> _Text provided_:

Thread: Re: Optimization for lower(), upper(), casefold() functions.

Re: Optimization for lower(), upper(), casefold() functions.

From

Alexander Borisov

Date:

29 January, 23:52:59

Sorry, I made a mistake in the code. It's not worth watching this patch yet.

29.01.2025 23:23, Alexander Borisov пишет:
> Hi, hackers!
> 
> I propose to consider a simple optimization for Unicode case tables.
> The main changes affect the generate-unicode_case_table.pl file.
> 
> Because of the modified approach of record search by table we
> managed to:
> 1. Removed storing Unicode codepoints (unsigned int) in all tables.
> 2. Reduce the main table from 3003 to 1575 (duplicates removed) records.
> 3. Replace pointer (essentially uint64_t) with uin8_t in the main table.
> 4. Reduced the time to find a record in the table.
> 5. Reduce the size of the final object file.
> 
> The approach is generally as follows:
> Group Unicode codepoints into ranges in which the difference between
> neighboring elements does not exceed the specified limit.
> For example, if there are numbers 1, 2, 3, 5, 6 and limit = 1, then
> there is a difference of 2 between 3 and 5, which is greater than 1,
> so there will be ranges 1-3 and 5-6.
> 
> Then we form a table (let's call it an index table) by combining the
> obtained ranges. The table contains uint16_t index to the main table.
> 
> Then from the previously obtained diapasons we form a function
> (get_case()) to get the index to the main table. The function, in fact,
> contains only IF/ELSE IF constructs imitating binary search.
> 
> Because we are not directly accessing the main table with data, we can
> exclude duplicates from it, and there are almost half of them.
> Also, because get_case() contains all the information about Unicode
> ranges, we don't need to store Unicode codepoints in the main table.
> Also because of this approach some checks were removed, which allowed
> to increase performance even with fast path (codepoints < 0x80).
> 
> casefold() test.
> 
> * macOS 15.1 (Apple M3 Pro) (Apple clang version 16.0.0)
> 
> ASCII:
> Repeated characters (700kb) in the range from 0x20 to 0x7E.
> Patch: tps = 282.457745
> Without: tps = 263.749652
> 
> Cyrillic:
> Repeated characters (1MB) in the range from 0x0410 to 0x042F.
> Patch: tps = 82.399637
> Without: tps = 48.291034
> 
> Unicode:
> A query consisting of all Unicode characters from 0xA0 to 0x2FA1D
> (excluding 0xD800..0xDFFF).
> Patch: tps = 120.703471
> Without: tps = 92.423490
> 
> * Ubuntu 24.04.1 (Intel(R) Xeon(R) Gold 6140) (gcc version 13.3.0)
> 
> ASCII:
> Repeated characters (700kb) in the range from 0x20 to 0x7E.
> Patch: tps = 172.291972
> Without: tps = 111.592281
> 
> Cyrillic:
> Repeated characters (1MB) in the range from 0x0410 to 0x042F.

> _Exercise tasks_:
(1) Update the message about optimizing Unicode case tables from "29.01.2025 23:23, Alexander" down to "the generate-unicode_case_table.pl file.", changing "simple optimization" to "small optimization".
(2) Summarize the Unicode case-table thread in two sentences.
(3) Carry on the Unicode case-table thread from its last line.

> _Raw data_:
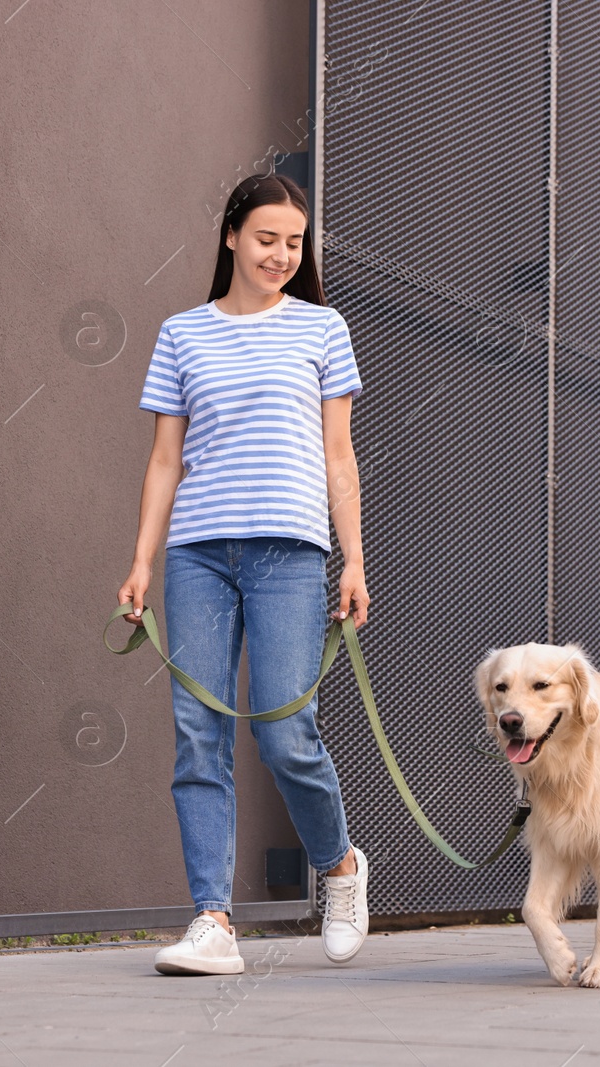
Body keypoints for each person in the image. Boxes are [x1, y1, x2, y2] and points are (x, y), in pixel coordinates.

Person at [117, 173, 371, 976]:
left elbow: (338, 454)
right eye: (267, 238)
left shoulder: (322, 328)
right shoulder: (181, 333)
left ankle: (339, 867)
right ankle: (213, 920)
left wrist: (354, 557)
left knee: (284, 732)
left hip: (290, 554)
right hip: (197, 554)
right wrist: (140, 561)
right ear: (230, 235)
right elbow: (165, 459)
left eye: (294, 243)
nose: (281, 255)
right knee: (198, 735)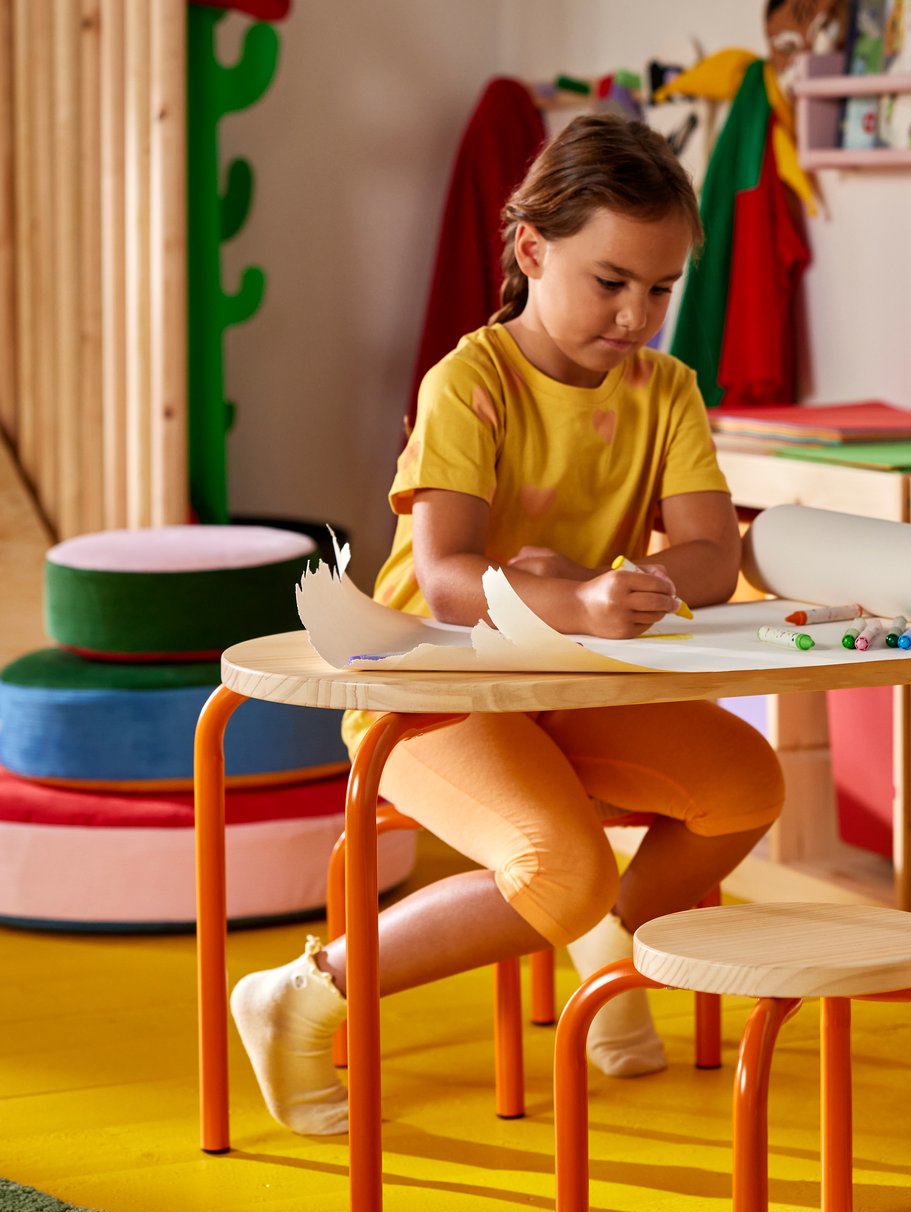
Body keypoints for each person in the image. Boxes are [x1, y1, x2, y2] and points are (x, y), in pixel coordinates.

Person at [230, 114, 785, 1136]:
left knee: (746, 784)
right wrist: (571, 598)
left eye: (660, 289)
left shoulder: (666, 391)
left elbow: (711, 556)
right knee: (559, 864)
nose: (636, 315)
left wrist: (623, 584)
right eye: (610, 281)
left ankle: (605, 943)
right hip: (424, 692)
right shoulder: (469, 381)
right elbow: (444, 581)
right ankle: (299, 992)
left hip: (568, 686)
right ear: (532, 250)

> _Response list_:
(1)
29.01.2025 23:23, Alexander Borisov пишет:
> Hi, hackers!
> 
> I propose to consider a small optimization for Unicode case tables.
> The main changes affect the generate-unicode_case_table.pl file.

(2) Alexander Borisov writes that he made a mistake in the code and that the patch is not worth looking at yet. His earlier message proposes grouping Unicode codepoints into ranges and using an index table plus a get_case() function, which removes stored codepoints, cuts the main table from 3003 to 1575 records, and gave higher tps with the patch in the casefold() tests shown.

(3)
> Patch: tps = 36.487650
> Without: tps = 22.537515
> 
> Unicode:
> A query consisting of all Unicode characters from 0xA0 to 0x2FA1D
> (excluding 0xD800..0xDFFF).
> Patch: tps = 55.190635
> Without: tps = 45.493104
> 
> 


-- 

Alexander Borisov

Re: Optimization for lower(), upper(), casefold() functions.

From

Heikki Linnakangas

Date:

31 January, 01:43:15

On 30/01/2025 15:39, Alexander Borisov wrote:
> The code is fixed, now the patch passes all tests.
> 
> Change from the original patch (v1):
> Reduce the main table from 3003 to 1677 (duplicates removed) records.
> Added records from 0x00 to 0x80 for fast path.
> Renamed get_case() function to pg_unicode_case_index().
> 
> Benchmark numbers have changed a bit.

Nice results!

> Because of the modified approach of record search by table we
> managed to:
> 1. Removed storing Unicode codepoints (unsigned int) in all tables.
> 2. Reduce the main table from 3003 to 1575 (duplicates removed) records.
> 3. Replace pointer (essentially uint64_t) with uin8_t in the main table.
> 4. Reduced the time to find a record in the table.
> 5. Reduce the size of the final object file.
> 
> The approach is generally as follows:
> Group Unicode codepoints into ranges in which the difference between
> neighboring elements does not exceed the specified limit.
> For example, if there are numbers 1, 2, 3, 5, 6 and limit = 1, then
> there is a difference of 2 between 3 and 5, which is greater than 1,
> so there will be ranges 1-3 and 5-6.
> 
> Then we form a table (let's call it an index table) by combining the
> obtained ranges. The table contains uint16_t index to the main table.
> 
> Then from the previously obtained diapasons we form a function
> (get_case()) to get the index to the main table. The function, in fact,
> contains only IF/ELSE IF constructs imitating binary search.
> 
> Because we are not directly accessing the main table with data, we can
> exclude duplicates from it, and there are almost half of them.
> Also, because get_case() contains all the information about Unicode
> ranges, we don't need to store Unicode codepoints in the main table.
> Also because of this approach some checks were removed, which allowed
> to increase performance even with fast path (codepoints < 0x80).

Did you consider using a radix tree? We use that method in 
src/backend/utils/mb/Unicode/convutils.pm. I'm not sure if that's better 
or worse than what's proposed here, but it would seem like a more 
standard technique at least. Or if this is clearly better, then maybe we 
should switch to this technique in convutils.pm too. A perfect hash 
would be another alternative, we use that in src/common/unicode_norm.c.

Did you check that these optimizations still win with Unicode version 16 
(https://www.postgresql.org/message-id/146349e4-4687-4321-91af-f235572490a8@eisentraut.org)? 
We haven't updated to that yet, but sooner or later we will.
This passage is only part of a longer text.